[Required action]
Beginning with the line that has "X10045700Y2895600D02*", please write out the remaining lines of the material exactly, the last one included.

[Material shown]
[Start of section]

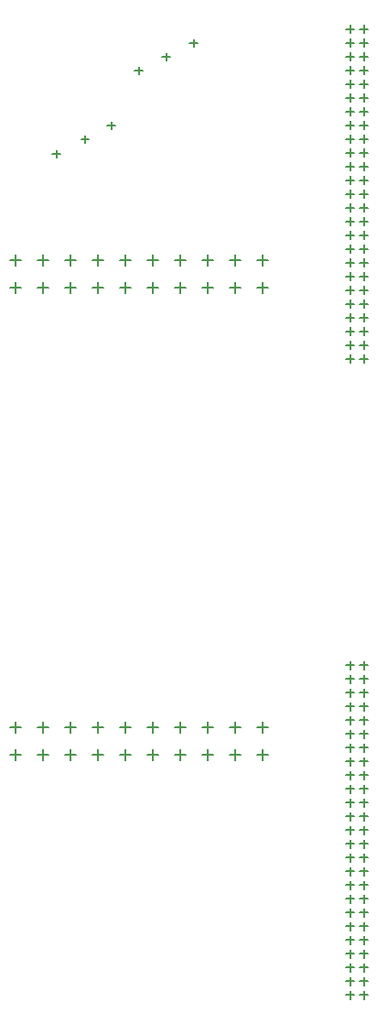
<source format=gbr>
%TF.GenerationSoftware,Altium Limited,Altium Designer,22.11.1 (43)*%
G04 Layer_Color=128*
%FSLAX45Y45*%
%MOMM*%
%TF.SameCoordinates,ABC14B17-DAD6-4B0F-8560-1018B917A27C*%
%TF.FilePolarity,Positive*%
%TF.FileFunction,Drillmap*%
%TF.Part,Single*%
G01*
G75*
%TA.AperFunction,NonConductor*%
%ADD31C,0.12700*%
D31*
X11075500Y3771900D02*
X11149500D01*
X11112500Y3734900D02*
Y3808900D01*
X11202500Y3771900D02*
X11276500D01*
X11239500Y3734900D02*
Y3808900D01*
X11075500Y3644900D02*
X11149500D01*
X11112500Y3607900D02*
Y3681900D01*
X11202500Y3644900D02*
X11276500D01*
X11239500Y3607900D02*
Y3681900D01*
X11075500Y3517900D02*
X11149500D01*
X11112500Y3480900D02*
Y3554900D01*
X11202500Y3517900D02*
X11276500D01*
X11239500Y3480900D02*
Y3554900D01*
X11075500Y3390900D02*
X11149500D01*
X11112500Y3353900D02*
Y3427900D01*
X11202500Y3390900D02*
X11276500D01*
X11239500Y3353900D02*
Y3427900D01*
X11075500Y3263900D02*
X11149500D01*
X11112500Y3226900D02*
Y3300900D01*
X11202500Y3263900D02*
X11276500D01*
X11239500Y3226900D02*
Y3300900D01*
X11075500Y3136900D02*
X11149500D01*
X11112500Y3099900D02*
Y3173900D01*
X11202500Y3136900D02*
X11276500D01*
X11239500Y3099900D02*
Y3173900D01*
X11075500Y3009900D02*
X11149500D01*
X11112500Y2972900D02*
Y3046900D01*
X11202500Y3009900D02*
X11276500D01*
X11239500Y2972900D02*
Y3046900D01*
X11075500Y2882900D02*
X11149500D01*
X11112500Y2845900D02*
Y2919900D01*
X11202500Y2882900D02*
X11276500D01*
X11239500Y2845900D02*
Y2919900D01*
X11075500Y2755900D02*
X11149500D01*
X11112500Y2718900D02*
Y2792900D01*
X11202500Y2755900D02*
X11276500D01*
X11239500Y2718900D02*
Y2792900D01*
X11075500Y2628900D02*
X11149500D01*
X11112500Y2591900D02*
Y2665900D01*
X11202500Y2628900D02*
X11276500D01*
X11239500Y2591900D02*
Y2665900D01*
X11075500Y2501900D02*
X11149500D01*
X11112500Y2464900D02*
Y2538900D01*
X11202500Y2501900D02*
X11276500D01*
X11239500Y2464900D02*
Y2538900D01*
X11075500Y2374900D02*
X11149500D01*
X11112500Y2337900D02*
Y2411900D01*
X11202500Y2374900D02*
X11276500D01*
X11239500Y2337900D02*
Y2411900D01*
X11075500Y2247900D02*
X11149500D01*
X11112500Y2210900D02*
Y2284900D01*
X11202500Y2247900D02*
X11276500D01*
X11239500Y2210900D02*
Y2284900D01*
X11075500Y2120900D02*
X11149500D01*
X11112500Y2083900D02*
Y2157900D01*
X11202500Y2120900D02*
X11276500D01*
X11239500Y2083900D02*
Y2157900D01*
X11075500Y1993900D02*
X11149500D01*
X11112500Y1956900D02*
Y2030900D01*
X11202500Y1993900D02*
X11276500D01*
X11239500Y1956900D02*
Y2030900D01*
X11075500Y1866900D02*
X11149500D01*
X11112500Y1829900D02*
Y1903900D01*
X11202500Y1866900D02*
X11276500D01*
X11239500Y1829900D02*
Y1903900D01*
X11075500Y1739900D02*
X11149500D01*
X11112500Y1702900D02*
Y1776900D01*
X11202500Y1739900D02*
X11276500D01*
X11239500Y1702900D02*
Y1776900D01*
X11075500Y1612900D02*
X11149500D01*
X11112500Y1575900D02*
Y1649900D01*
X11202500Y1612900D02*
X11276500D01*
X11239500Y1575900D02*
Y1649900D01*
X11075500Y1485900D02*
X11149500D01*
X11112500Y1448900D02*
Y1522900D01*
X11202500Y1485900D02*
X11276500D01*
X11239500Y1448900D02*
Y1522900D01*
X11075500Y1358900D02*
X11149500D01*
X11112500Y1321900D02*
Y1395900D01*
X11202500Y1358900D02*
X11276500D01*
X11239500Y1321900D02*
Y1395900D01*
X11075500Y1231900D02*
X11149500D01*
X11112500Y1194900D02*
Y1268900D01*
X11202500Y1231900D02*
X11276500D01*
X11239500Y1194900D02*
Y1268900D01*
X11075500Y1104900D02*
X11149500D01*
X11112500Y1067900D02*
Y1141900D01*
X11202500Y1104900D02*
X11276500D01*
X11239500Y1067900D02*
Y1141900D01*
X11075500Y977900D02*
X11149500D01*
X11112500Y940900D02*
Y1014900D01*
X11202500Y977900D02*
X11276500D01*
X11239500Y940900D02*
Y1014900D01*
X11075500Y850900D02*
X11149500D01*
X11112500Y813900D02*
Y887900D01*
X11202500Y850900D02*
X11276500D01*
X11239500Y813900D02*
Y887900D01*
X11075500Y723900D02*
X11149500D01*
X11112500Y686900D02*
Y760900D01*
X11202500Y723900D02*
X11276500D01*
X11239500Y686900D02*
Y760900D01*
X11202500Y6604000D02*
X11276500D01*
X11239500Y6567000D02*
Y6641000D01*
X11075500Y6604000D02*
X11149500D01*
X11112500Y6567000D02*
Y6641000D01*
X11202500Y6731000D02*
X11276500D01*
X11239500Y6694000D02*
Y6768000D01*
X11075500Y6731000D02*
X11149500D01*
X11112500Y6694000D02*
Y6768000D01*
X11202500Y6858000D02*
X11276500D01*
X11239500Y6821000D02*
Y6895000D01*
X11075500Y6858000D02*
X11149500D01*
X11112500Y6821000D02*
Y6895000D01*
X11202500Y6985000D02*
X11276500D01*
X11239500Y6948000D02*
Y7022000D01*
X11075500Y6985000D02*
X11149500D01*
X11112500Y6948000D02*
Y7022000D01*
X11202500Y7112000D02*
X11276500D01*
X11239500Y7075000D02*
Y7149000D01*
X11075500Y7112000D02*
X11149500D01*
X11112500Y7075000D02*
Y7149000D01*
X11202500Y7239000D02*
X11276500D01*
X11239500Y7202000D02*
Y7276000D01*
X11075500Y7239000D02*
X11149500D01*
X11112500Y7202000D02*
Y7276000D01*
X11202500Y7366000D02*
X11276500D01*
X11239500Y7329000D02*
Y7403000D01*
X11075500Y7366000D02*
X11149500D01*
X11112500Y7329000D02*
Y7403000D01*
X11202500Y7493000D02*
X11276500D01*
X11239500Y7456000D02*
Y7530000D01*
X11075500Y7493000D02*
X11149500D01*
X11112500Y7456000D02*
Y7530000D01*
X11202500Y7620000D02*
X11276500D01*
X11239500Y7583000D02*
Y7657000D01*
X11075500Y7620000D02*
X11149500D01*
X11112500Y7583000D02*
Y7657000D01*
X11202500Y7747000D02*
X11276500D01*
X11239500Y7710000D02*
Y7784000D01*
X11075500Y7747000D02*
X11149500D01*
X11112500Y7710000D02*
Y7784000D01*
X11202500Y7874000D02*
X11276500D01*
X11239500Y7837000D02*
Y7911000D01*
X11075500Y7874000D02*
X11149500D01*
X11112500Y7837000D02*
Y7911000D01*
X11202500Y8001000D02*
X11276500D01*
X11239500Y7964000D02*
Y8038000D01*
X11075500Y8001000D02*
X11149500D01*
X11112500Y7964000D02*
Y8038000D01*
X11202500Y8128000D02*
X11276500D01*
X11239500Y8091000D02*
Y8165000D01*
X11075500Y8128000D02*
X11149500D01*
X11112500Y8091000D02*
Y8165000D01*
X11202500Y8255000D02*
X11276500D01*
X11239500Y8218000D02*
Y8292000D01*
X11075500Y8255000D02*
X11149500D01*
X11112500Y8218000D02*
Y8292000D01*
X11202500Y8382000D02*
X11276500D01*
X11239500Y8345000D02*
Y8419000D01*
X11075500Y8382000D02*
X11149500D01*
X11112500Y8345000D02*
Y8419000D01*
X11202500Y8509000D02*
X11276500D01*
X11239500Y8472000D02*
Y8546000D01*
X11075500Y8509000D02*
X11149500D01*
X11112500Y8472000D02*
Y8546000D01*
X11202500Y8636000D02*
X11276500D01*
X11239500Y8599000D02*
Y8673000D01*
X11075500Y8636000D02*
X11149500D01*
X11112500Y8599000D02*
Y8673000D01*
X11202500Y8763000D02*
X11276500D01*
X11239500Y8726000D02*
Y8800000D01*
X11075500Y8763000D02*
X11149500D01*
X11112500Y8726000D02*
Y8800000D01*
X11202500Y8890000D02*
X11276500D01*
X11239500Y8853000D02*
Y8927000D01*
X11075500Y8890000D02*
X11149500D01*
X11112500Y8853000D02*
Y8927000D01*
X11202500Y9017000D02*
X11276500D01*
X11239500Y8980000D02*
Y9054000D01*
X11075500Y9017000D02*
X11149500D01*
X11112500Y8980000D02*
Y9054000D01*
X11202500Y9144000D02*
X11276500D01*
X11239500Y9107000D02*
Y9181000D01*
X11075500Y9144000D02*
X11149500D01*
X11112500Y9107000D02*
Y9181000D01*
X11202500Y9271000D02*
X11276500D01*
X11239500Y9234000D02*
Y9308000D01*
X11075500Y9271000D02*
X11149500D01*
X11112500Y9234000D02*
Y9308000D01*
X11202500Y9398000D02*
X11276500D01*
X11239500Y9361000D02*
Y9435000D01*
X11075500Y9398000D02*
X11149500D01*
X11112500Y9361000D02*
Y9435000D01*
X11202500Y9525000D02*
X11276500D01*
X11239500Y9488000D02*
Y9562000D01*
X11075500Y9525000D02*
X11149500D01*
X11112500Y9488000D02*
Y9562000D01*
X11202500Y9652000D02*
X11276500D01*
X11239500Y9615000D02*
Y9689000D01*
X11075500Y9652000D02*
X11149500D01*
X11112500Y9615000D02*
Y9689000D01*
X10248900Y7518400D02*
X10350500D01*
X10299700Y7467600D02*
Y7569200D01*
X10248900Y7264400D02*
X10350500D01*
X10299700Y7213600D02*
Y7315200D01*
X9994900Y7518400D02*
X10096500D01*
X10045700Y7467600D02*
Y7569200D01*
X9994900Y7264400D02*
X10096500D01*
X10045700Y7213600D02*
Y7315200D01*
X9740900Y7518400D02*
X9842500D01*
X9791700Y7467600D02*
Y7569200D01*
X9740900Y7264400D02*
X9842500D01*
X9791700Y7213600D02*
Y7315200D01*
X9486900Y7518400D02*
X9588500D01*
X9537700Y7467600D02*
Y7569200D01*
X9486900Y7264400D02*
X9588500D01*
X9537700Y7213600D02*
Y7315200D01*
X9232900Y7518400D02*
X9334500D01*
X9283700Y7467600D02*
Y7569200D01*
X9232900Y7264400D02*
X9334500D01*
X9283700Y7213600D02*
Y7315200D01*
X8978900Y7518400D02*
X9080500D01*
X9029700Y7467600D02*
Y7569200D01*
X8978900Y7264400D02*
X9080500D01*
X9029700Y7213600D02*
Y7315200D01*
X8724900Y7518400D02*
X8826500D01*
X8775700Y7467600D02*
Y7569200D01*
X8724900Y7264400D02*
X8826500D01*
X8775700Y7213600D02*
Y7315200D01*
X8470900Y7518400D02*
X8572500D01*
X8521700Y7467600D02*
Y7569200D01*
X8470900Y7264400D02*
X8572500D01*
X8521700Y7213600D02*
Y7315200D01*
X8216900Y7518400D02*
X8318500D01*
X8267700Y7467600D02*
Y7569200D01*
X8216900Y7264400D02*
X8318500D01*
X8267700Y7213600D02*
Y7315200D01*
X7962900Y7518400D02*
X8064500D01*
X8013700Y7467600D02*
Y7569200D01*
X7962900Y7264400D02*
X8064500D01*
X8013700Y7213600D02*
Y7315200D01*
X10248900Y3200400D02*
X10350500D01*
X10299700Y3149600D02*
Y3251200D01*
X10248900Y2946400D02*
X10350500D01*
X10299700Y2895600D02*
Y2997200D01*
X9994900Y3200400D02*
X10096500D01*
X10045700Y3149600D02*
Y3251200D01*
X9994900Y2946400D02*
X10096500D01*
X10045700Y2895600D02*
Y2997200D01*
X9740900Y3200400D02*
X9842500D01*
X9791700Y3149600D02*
Y3251200D01*
X9740900Y2946400D02*
X9842500D01*
X9791700Y2895600D02*
Y2997200D01*
X9486900Y3200400D02*
X9588500D01*
X9537700Y3149600D02*
Y3251200D01*
X9486900Y2946400D02*
X9588500D01*
X9537700Y2895600D02*
Y2997200D01*
X9232900Y3200400D02*
X9334500D01*
X9283700Y3149600D02*
Y3251200D01*
X9232900Y2946400D02*
X9334500D01*
X9283700Y2895600D02*
Y2997200D01*
X8978900Y3200400D02*
X9080500D01*
X9029700Y3149600D02*
Y3251200D01*
X8978900Y2946400D02*
X9080500D01*
X9029700Y2895600D02*
Y2997200D01*
X8724900Y3200400D02*
X8826500D01*
X8775700Y3149600D02*
Y3251200D01*
X8724900Y2946400D02*
X8826500D01*
X8775700Y2895600D02*
Y2997200D01*
X8470900Y3200400D02*
X8572500D01*
X8521700Y3149600D02*
Y3251200D01*
X8470900Y2946400D02*
X8572500D01*
X8521700Y2895600D02*
Y2997200D01*
X8216900Y3200400D02*
X8318500D01*
X8267700Y3149600D02*
Y3251200D01*
X8216900Y2946400D02*
X8318500D01*
X8267700Y2895600D02*
Y2997200D01*
X7962900Y3200400D02*
X8064500D01*
X8013700Y3149600D02*
Y3251200D01*
X7962900Y2946400D02*
X8064500D01*
X8013700Y2895600D02*
Y2997200D01*
X8359140Y8496300D02*
X8430260D01*
X8394700Y8460740D02*
Y8531860D01*
X8625840Y8636000D02*
X8696960D01*
X8661400Y8600440D02*
Y8671560D01*
X9121140Y9271000D02*
X9192260D01*
X9156700Y9235440D02*
Y9306560D01*
X9375140Y9398000D02*
X9446260D01*
X9410700Y9362440D02*
Y9433560D01*
X9629140Y9525000D02*
X9700260D01*
X9664700Y9489440D02*
Y9560560D01*
X8867140Y8763000D02*
X8938260D01*
X8902700Y8727440D02*
Y8798560D01*
%TF.MD5,d65e4e7629e74031423f90a17dc9e96a*%
M02*

</source>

[End of section]

[Final answer]
X10045700Y2895600D02*
Y2997200D01*
X9740900Y3200400D02*
X9842500D01*
X9791700Y3149600D02*
Y3251200D01*
X9740900Y2946400D02*
X9842500D01*
X9791700Y2895600D02*
Y2997200D01*
X9486900Y3200400D02*
X9588500D01*
X9537700Y3149600D02*
Y3251200D01*
X9486900Y2946400D02*
X9588500D01*
X9537700Y2895600D02*
Y2997200D01*
X9232900Y3200400D02*
X9334500D01*
X9283700Y3149600D02*
Y3251200D01*
X9232900Y2946400D02*
X9334500D01*
X9283700Y2895600D02*
Y2997200D01*
X8978900Y3200400D02*
X9080500D01*
X9029700Y3149600D02*
Y3251200D01*
X8978900Y2946400D02*
X9080500D01*
X9029700Y2895600D02*
Y2997200D01*
X8724900Y3200400D02*
X8826500D01*
X8775700Y3149600D02*
Y3251200D01*
X8724900Y2946400D02*
X8826500D01*
X8775700Y2895600D02*
Y2997200D01*
X8470900Y3200400D02*
X8572500D01*
X8521700Y3149600D02*
Y3251200D01*
X8470900Y2946400D02*
X8572500D01*
X8521700Y2895600D02*
Y2997200D01*
X8216900Y3200400D02*
X8318500D01*
X8267700Y3149600D02*
Y3251200D01*
X8216900Y2946400D02*
X8318500D01*
X8267700Y2895600D02*
Y2997200D01*
X7962900Y3200400D02*
X8064500D01*
X8013700Y3149600D02*
Y3251200D01*
X7962900Y2946400D02*
X8064500D01*
X8013700Y2895600D02*
Y2997200D01*
X8359140Y8496300D02*
X8430260D01*
X8394700Y8460740D02*
Y8531860D01*
X8625840Y8636000D02*
X8696960D01*
X8661400Y8600440D02*
Y8671560D01*
X9121140Y9271000D02*
X9192260D01*
X9156700Y9235440D02*
Y9306560D01*
X9375140Y9398000D02*
X9446260D01*
X9410700Y9362440D02*
Y9433560D01*
X9629140Y9525000D02*
X9700260D01*
X9664700Y9489440D02*
Y9560560D01*
X8867140Y8763000D02*
X8938260D01*
X8902700Y8727440D02*
Y8798560D01*
%TF.MD5,d65e4e7629e74031423f90a17dc9e96a*%
M02*

</source>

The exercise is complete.